Using just enough flour to keep the dough from sticking to the work surface or your fingers, gently and quickly shape the dough into a ball. Generously coat a cotton towel, preferably a flour sack towel (not terry cloth), with cornmeal. Put the dough, seam side down, on the towel and dust with more flour or cornmeal. Cover with another cotton towel and let rise until the dough is more than double in size and does not readily spring back when poked with a finger, about 2 hours. 
At least 30 minutes before the dough is ready, put a 2 3/4-quart bread pot or Dutch oven in the oven and preheat the oven to 450°F. 
Carefully remove the pot from the oven.
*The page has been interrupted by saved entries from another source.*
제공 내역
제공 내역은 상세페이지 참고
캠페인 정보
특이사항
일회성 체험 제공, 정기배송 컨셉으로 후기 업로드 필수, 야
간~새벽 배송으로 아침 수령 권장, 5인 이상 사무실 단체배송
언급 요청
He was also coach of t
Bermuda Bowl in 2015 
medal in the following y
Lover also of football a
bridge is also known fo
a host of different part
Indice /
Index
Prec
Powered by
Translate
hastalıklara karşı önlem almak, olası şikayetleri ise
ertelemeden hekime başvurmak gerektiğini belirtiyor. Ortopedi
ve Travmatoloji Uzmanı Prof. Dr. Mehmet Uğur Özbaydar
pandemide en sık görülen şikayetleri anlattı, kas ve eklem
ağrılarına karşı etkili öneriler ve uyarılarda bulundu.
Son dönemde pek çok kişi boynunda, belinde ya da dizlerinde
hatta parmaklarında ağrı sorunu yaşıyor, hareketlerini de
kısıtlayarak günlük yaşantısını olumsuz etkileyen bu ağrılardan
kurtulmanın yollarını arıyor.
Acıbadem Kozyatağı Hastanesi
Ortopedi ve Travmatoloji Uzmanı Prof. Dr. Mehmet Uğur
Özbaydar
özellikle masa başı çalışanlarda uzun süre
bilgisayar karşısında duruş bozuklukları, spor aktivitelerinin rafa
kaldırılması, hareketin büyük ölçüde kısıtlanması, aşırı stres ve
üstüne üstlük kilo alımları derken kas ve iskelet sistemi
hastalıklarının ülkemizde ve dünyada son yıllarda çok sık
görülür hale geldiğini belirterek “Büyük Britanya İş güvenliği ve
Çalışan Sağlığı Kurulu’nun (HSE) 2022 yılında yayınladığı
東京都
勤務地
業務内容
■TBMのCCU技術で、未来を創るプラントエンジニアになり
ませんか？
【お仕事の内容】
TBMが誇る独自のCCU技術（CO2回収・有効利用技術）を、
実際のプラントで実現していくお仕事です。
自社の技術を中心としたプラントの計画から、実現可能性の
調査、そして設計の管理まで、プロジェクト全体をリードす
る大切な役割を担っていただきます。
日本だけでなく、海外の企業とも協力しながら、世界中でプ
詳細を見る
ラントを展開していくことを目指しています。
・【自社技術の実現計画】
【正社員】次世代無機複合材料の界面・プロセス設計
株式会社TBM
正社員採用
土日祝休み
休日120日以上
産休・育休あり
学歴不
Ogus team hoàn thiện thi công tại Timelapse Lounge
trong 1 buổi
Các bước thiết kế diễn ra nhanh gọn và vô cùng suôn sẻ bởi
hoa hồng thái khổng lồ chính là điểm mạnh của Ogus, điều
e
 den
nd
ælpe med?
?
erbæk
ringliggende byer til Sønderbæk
Slide your hand under the towel and turn the dough over, seam side up, into the pot; it may look like a mess, but that’s okay. Shake the pan once or twice if the dough is unevenly distributed; it will straighten out as it bakes. If desired, using a very sharp knife, cut three shallow parallel slits in the top of the dough. Cover with the lid and bake for 30 minutes. Uncover and continue baking until the loaf is browned, 15 to 30 minutes more. 
Transfer the pot to a wire rack and let cool for 10 minutes. Using oven mitts, turn the pot on its side and gently turn the bread; it will release easily. Makes one 1 1/2-lb loaf.